### The problem
Swap every "Vermieter" for "Eigentümer" in the items below, and give their lines back with nothing else changed.

### Given entries
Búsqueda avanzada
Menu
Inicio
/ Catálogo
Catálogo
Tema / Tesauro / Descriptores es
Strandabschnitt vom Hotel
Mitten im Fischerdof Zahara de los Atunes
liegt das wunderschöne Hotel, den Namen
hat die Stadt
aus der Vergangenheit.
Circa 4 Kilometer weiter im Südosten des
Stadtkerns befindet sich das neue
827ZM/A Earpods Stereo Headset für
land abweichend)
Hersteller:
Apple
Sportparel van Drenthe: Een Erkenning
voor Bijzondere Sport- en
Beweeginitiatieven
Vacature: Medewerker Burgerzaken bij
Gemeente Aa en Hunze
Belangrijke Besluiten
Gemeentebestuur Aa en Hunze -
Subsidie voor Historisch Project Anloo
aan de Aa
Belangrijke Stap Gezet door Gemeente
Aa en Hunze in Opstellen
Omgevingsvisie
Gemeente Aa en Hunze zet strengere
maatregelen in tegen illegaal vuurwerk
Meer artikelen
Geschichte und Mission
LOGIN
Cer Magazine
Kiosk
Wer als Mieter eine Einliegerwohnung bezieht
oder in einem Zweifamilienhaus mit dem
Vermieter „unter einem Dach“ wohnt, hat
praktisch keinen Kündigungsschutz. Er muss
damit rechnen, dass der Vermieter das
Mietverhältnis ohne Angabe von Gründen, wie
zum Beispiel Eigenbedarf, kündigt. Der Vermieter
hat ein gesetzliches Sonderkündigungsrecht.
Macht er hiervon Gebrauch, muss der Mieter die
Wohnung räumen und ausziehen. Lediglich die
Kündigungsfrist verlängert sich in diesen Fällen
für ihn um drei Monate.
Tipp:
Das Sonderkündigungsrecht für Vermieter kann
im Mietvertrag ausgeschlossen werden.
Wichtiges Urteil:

### Your solution
Búsqueda avanzada
Menu
Inicio
/ Catálogo
Catálogo
Tema / Tesauro / Descriptores es
Strandabschnitt vom Hotel
Mitten im Fischerdof Zahara de los Atunes
liegt das wunderschöne Hotel, den Namen
hat die Stadt
aus der Vergangenheit.
Circa 4 Kilometer weiter im Südosten des
Stadtkerns befindet sich das neue
827ZM/A Earpods Stereo Headset für
land abweichend)
Hersteller:
Apple
Sportparel van Drenthe: Een Erkenning
voor Bijzondere Sport- en
Beweeginitiatieven
Vacature: Medewerker Burgerzaken bij
Gemeente Aa en Hunze
Belangrijke Besluiten
Gemeentebestuur Aa en Hunze -
Subsidie voor Historisch Project Anloo
aan de Aa
Belangrijke Stap Gezet door Gemeente
Aa en Hunze in Opstellen
Omgevingsvisie
Gemeente Aa en Hunze zet strengere
maatregelen in tegen illegaal vuurwerk
Meer artikelen
Geschichte und Mission
LOGIN
Cer Magazine
Kiosk
Wer als Mieter eine Einliegerwohnung bezieht
oder in einem Zweifamilienhaus mit dem
Eigentümer „unter einem Dach“ wohnt, hat
praktisch keinen Kündigungsschutz. Er muss
damit rechnen, dass der Eigentümer das
Mietverhältnis ohne Angabe von Gründen, wie
zum Beispiel Eigenbedarf, kündigt. Der Eigentümer
hat ein gesetzliches Sonderkündigungsrecht.
Macht er hiervon Gebrauch, muss der Mieter die
Wohnung räumen und ausziehen. Lediglich die
Kündigungsfrist verlängert sich in diesen Fällen
für ihn um drei Monate.
Tipp:
Das Sonderkündigungsrecht für Eigentümer kann
im Mietvertrag ausgeschlossen werden.
Wichtiges Urteil:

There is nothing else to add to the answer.